O superdesportivo elétrico Rimac C_Two pode custar 2,2 milhões de euros, mas não dispensa que algumas unidades em protótipo sejam destruídas nos normativos testes de segurança de proteção dos ocupantes do veículo, à semelhança de todos os automóveis de produção em série que se pretendam comercializáveis.

Recentemente, o fabricante croata submeteu a crash-test dois protótipos do C_Two, no seguimento do programa de desenvolvimento do modelo que culminará no seu lançamento, previsto para 2021.

O C_Two dispõe de quatro motores que produzem uma potência combinada de 1914 cv e um binário máximo de 2300 Nm. Os propulsores são alimentados por uma bateria de 120 kWh e permitirão que o dispendioso superdesportivo acelere de 0-96 km/h em 1,85 segundos e atinja a velocidade máxima de 412 km/h.

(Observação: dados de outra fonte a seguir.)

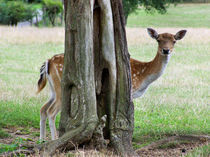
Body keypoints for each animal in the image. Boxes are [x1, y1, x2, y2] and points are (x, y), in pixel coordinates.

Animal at [36, 27, 187, 140]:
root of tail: (49, 61)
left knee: (43, 108)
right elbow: (128, 116)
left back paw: (42, 140)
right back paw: (54, 139)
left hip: (53, 89)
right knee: (50, 111)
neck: (144, 76)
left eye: (174, 41)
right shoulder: (128, 90)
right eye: (158, 40)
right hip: (63, 87)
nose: (166, 50)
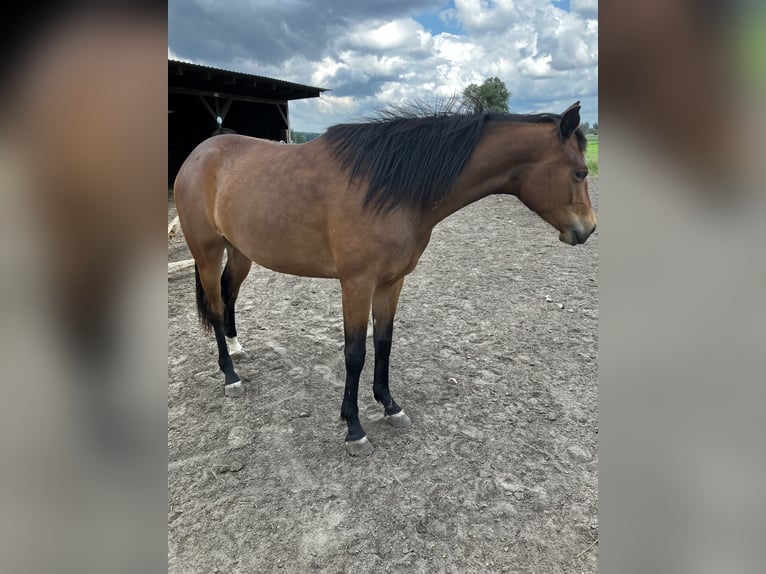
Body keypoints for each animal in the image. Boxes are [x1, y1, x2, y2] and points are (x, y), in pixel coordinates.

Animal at [176, 101, 600, 456]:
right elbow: (355, 353)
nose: (588, 230)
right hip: (208, 254)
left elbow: (384, 342)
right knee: (215, 306)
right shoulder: (356, 284)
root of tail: (198, 154)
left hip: (241, 252)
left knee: (229, 295)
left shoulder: (391, 282)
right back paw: (230, 375)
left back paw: (238, 347)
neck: (389, 186)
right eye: (580, 172)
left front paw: (390, 405)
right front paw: (354, 428)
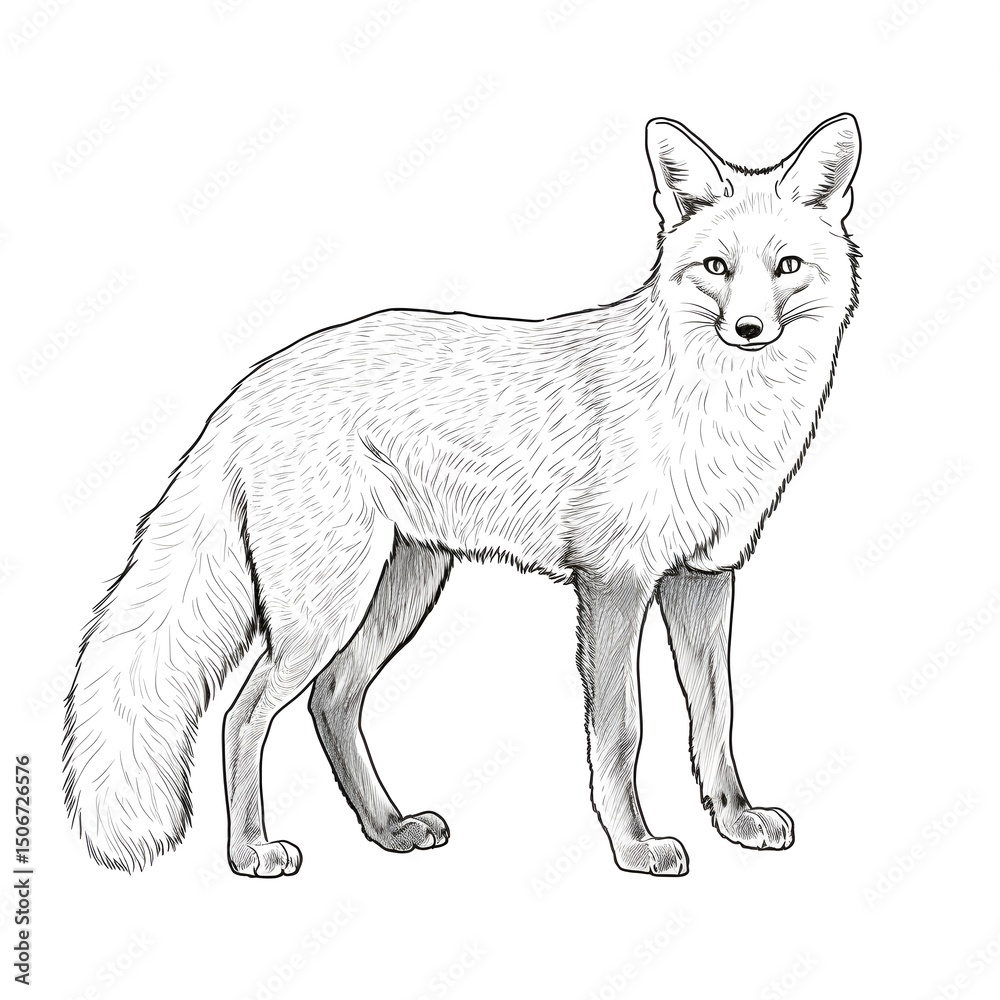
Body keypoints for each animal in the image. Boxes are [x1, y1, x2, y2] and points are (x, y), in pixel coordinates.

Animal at [63, 113, 861, 878]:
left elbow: (716, 717)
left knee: (332, 699)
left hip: (399, 589)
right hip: (327, 605)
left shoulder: (704, 574)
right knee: (243, 714)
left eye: (787, 266)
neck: (720, 408)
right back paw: (251, 852)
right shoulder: (615, 580)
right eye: (715, 268)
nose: (748, 329)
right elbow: (622, 731)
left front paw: (736, 820)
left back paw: (388, 830)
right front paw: (634, 846)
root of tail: (250, 385)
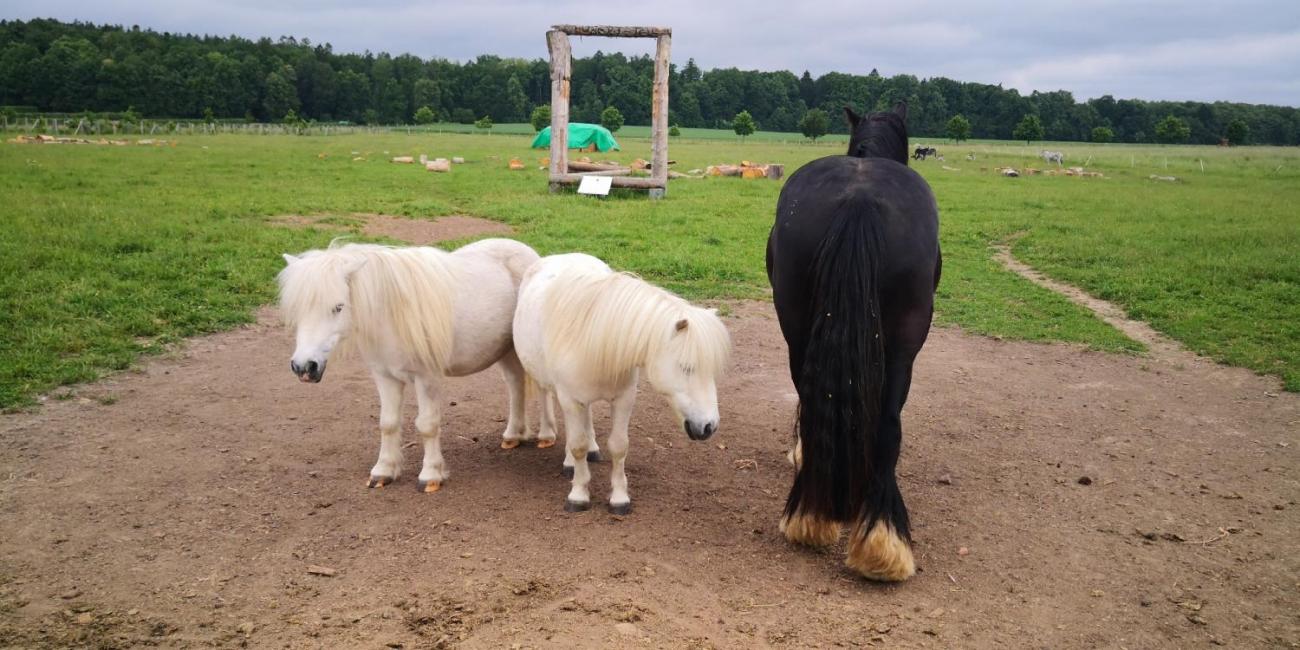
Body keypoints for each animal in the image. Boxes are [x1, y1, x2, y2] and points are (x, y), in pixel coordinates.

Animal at [276, 239, 546, 491]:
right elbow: (387, 423)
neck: (391, 315)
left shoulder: (427, 379)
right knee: (515, 386)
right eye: (298, 309)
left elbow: (427, 425)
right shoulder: (385, 377)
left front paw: (431, 475)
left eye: (338, 306)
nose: (304, 366)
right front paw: (383, 471)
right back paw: (513, 435)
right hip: (506, 352)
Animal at [509, 252, 733, 512]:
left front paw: (619, 497)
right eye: (687, 367)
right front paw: (578, 494)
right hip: (549, 383)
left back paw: (592, 449)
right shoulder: (571, 399)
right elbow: (577, 445)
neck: (592, 337)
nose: (709, 427)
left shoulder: (624, 399)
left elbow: (618, 446)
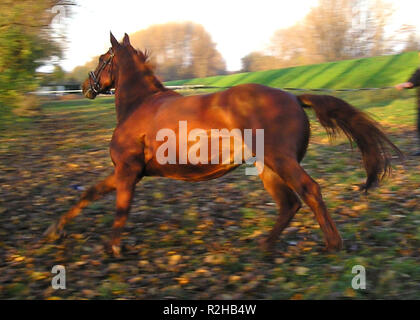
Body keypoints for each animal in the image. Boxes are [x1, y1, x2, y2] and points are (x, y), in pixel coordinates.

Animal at [44, 32, 402, 258]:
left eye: (102, 58)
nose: (84, 86)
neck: (140, 106)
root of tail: (293, 97)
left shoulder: (128, 171)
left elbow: (121, 209)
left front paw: (114, 247)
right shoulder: (123, 172)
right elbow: (89, 193)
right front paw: (56, 230)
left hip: (282, 162)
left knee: (310, 191)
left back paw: (332, 244)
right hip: (268, 169)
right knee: (289, 204)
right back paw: (265, 245)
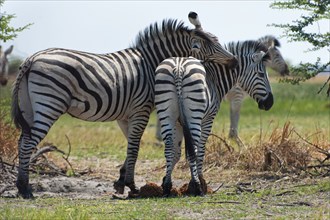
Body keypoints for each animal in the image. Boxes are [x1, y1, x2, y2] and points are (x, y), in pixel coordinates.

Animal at [10, 14, 237, 199]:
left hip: (29, 107)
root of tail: (32, 58)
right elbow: (135, 147)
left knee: (22, 140)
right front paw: (132, 186)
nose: (234, 61)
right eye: (211, 45)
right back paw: (26, 189)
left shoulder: (125, 114)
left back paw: (21, 186)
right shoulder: (141, 110)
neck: (150, 62)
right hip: (49, 104)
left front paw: (120, 182)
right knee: (29, 143)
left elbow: (130, 145)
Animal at [155, 41, 274, 196]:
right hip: (195, 115)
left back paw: (167, 187)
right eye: (261, 74)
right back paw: (197, 186)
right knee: (194, 147)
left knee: (169, 145)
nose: (270, 103)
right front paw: (199, 181)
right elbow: (200, 150)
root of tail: (178, 67)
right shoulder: (208, 119)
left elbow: (176, 153)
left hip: (165, 112)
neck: (215, 78)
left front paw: (166, 181)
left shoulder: (178, 123)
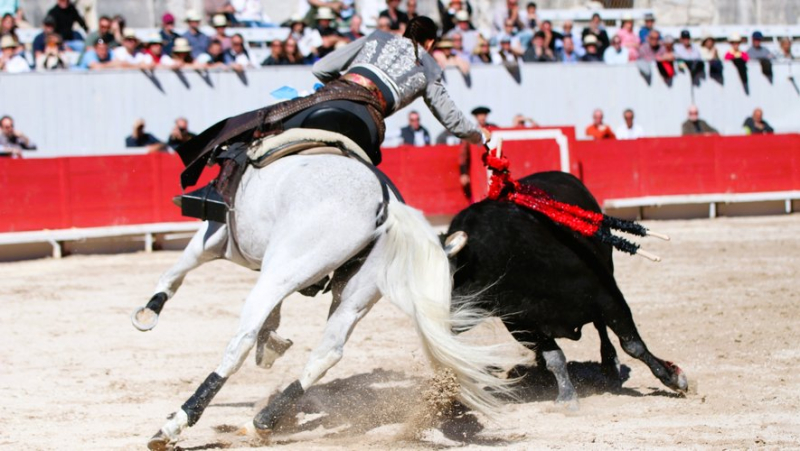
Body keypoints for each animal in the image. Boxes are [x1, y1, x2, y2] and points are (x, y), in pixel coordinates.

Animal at [134, 147, 516, 450]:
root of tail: (385, 205)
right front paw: (272, 345)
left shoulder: (217, 237)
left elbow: (176, 272)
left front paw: (149, 311)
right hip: (355, 296)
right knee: (328, 350)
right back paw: (262, 422)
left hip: (284, 269)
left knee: (240, 341)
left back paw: (174, 425)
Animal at [450, 172, 688, 406]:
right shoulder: (521, 323)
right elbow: (554, 356)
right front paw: (567, 397)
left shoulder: (608, 296)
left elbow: (632, 344)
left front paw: (674, 378)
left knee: (601, 328)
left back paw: (610, 365)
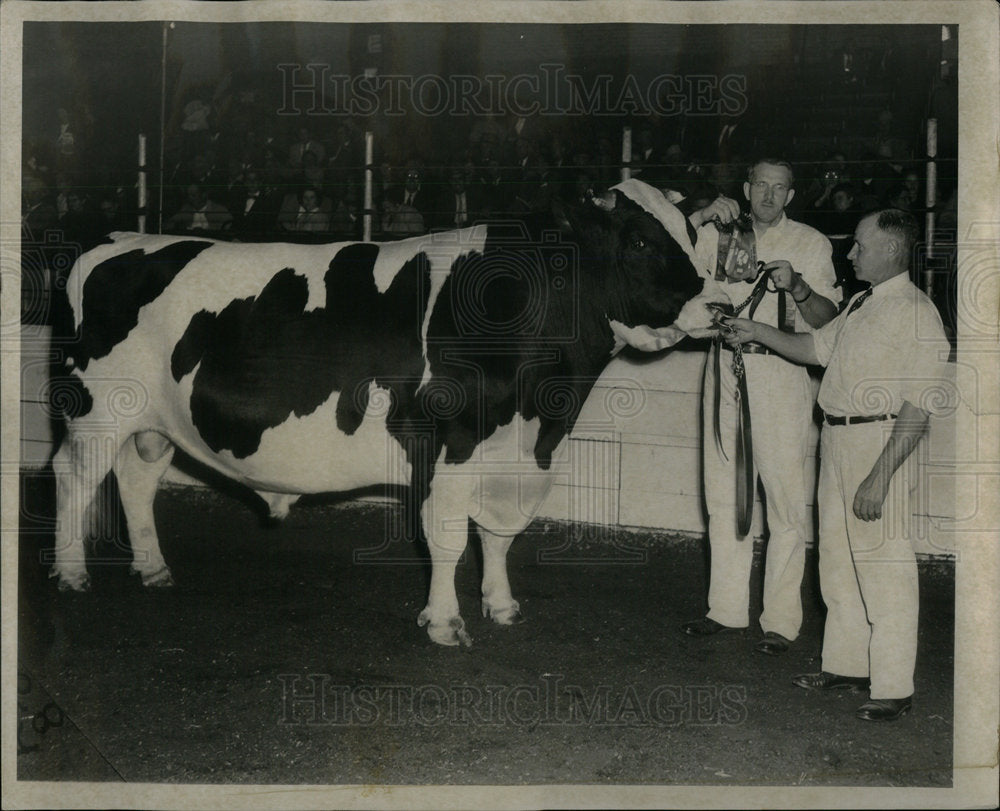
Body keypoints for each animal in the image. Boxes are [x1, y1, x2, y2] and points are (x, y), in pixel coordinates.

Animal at [52, 179, 712, 648]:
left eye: (690, 234)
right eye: (639, 240)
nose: (719, 303)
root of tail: (115, 241)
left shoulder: (521, 455)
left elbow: (498, 537)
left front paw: (500, 605)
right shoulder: (452, 445)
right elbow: (447, 536)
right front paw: (444, 622)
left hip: (155, 423)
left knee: (136, 479)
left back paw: (152, 568)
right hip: (99, 412)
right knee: (74, 478)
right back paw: (70, 572)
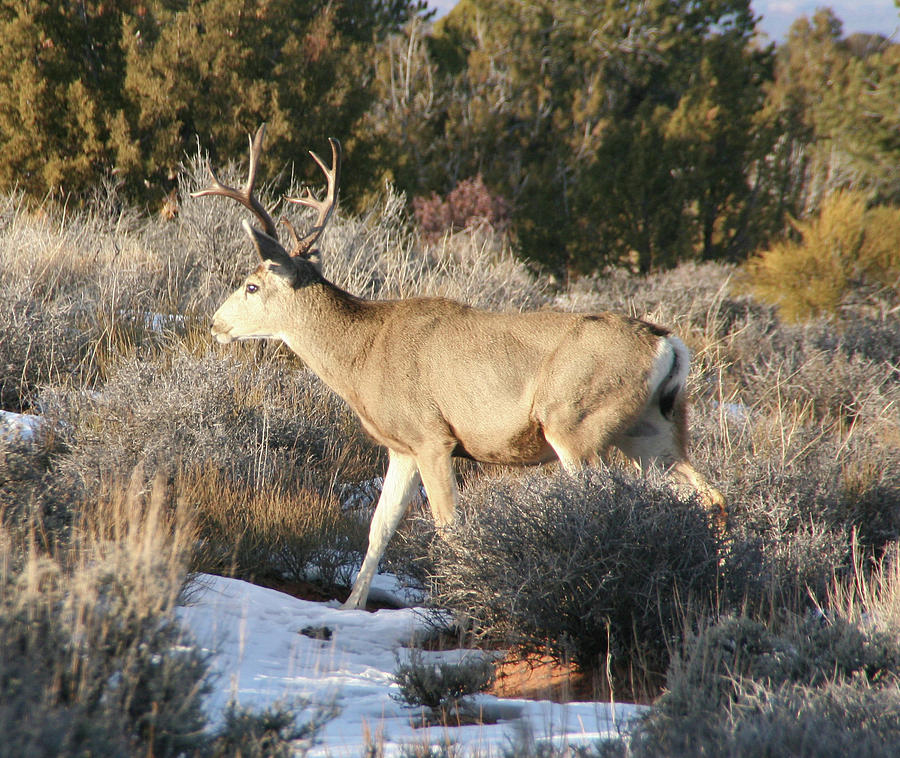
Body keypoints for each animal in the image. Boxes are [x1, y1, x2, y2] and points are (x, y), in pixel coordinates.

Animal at [195, 124, 724, 612]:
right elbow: (379, 528)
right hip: (652, 430)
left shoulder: (433, 435)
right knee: (710, 497)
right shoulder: (402, 446)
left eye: (250, 285)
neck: (362, 354)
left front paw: (462, 604)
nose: (215, 323)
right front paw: (350, 608)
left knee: (601, 504)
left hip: (575, 421)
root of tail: (668, 344)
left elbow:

A Rimac estima que até onze protótipos serão destruídos em testes de colisão durante o referido programa, de modo a garantir a segurança do C_Two, imperativa para a homologação internacional do superdesportivo, antes da sua estreia e comercialização.

Na sessão de que a Rimac divulgou estas filmagens, dois protótipos foram submetidos, em dois dias, a testes de impacto em barreira deformável, o primeiro a 40 km/h e o segundo a 56 km/h.

Segundo a empresa, o risco de lesões aos ocupantes do veículo foi “muito baixo”, notando igualmente que “não houve danos no monocoque de fibra de carbono ou intrusão dos pedais”.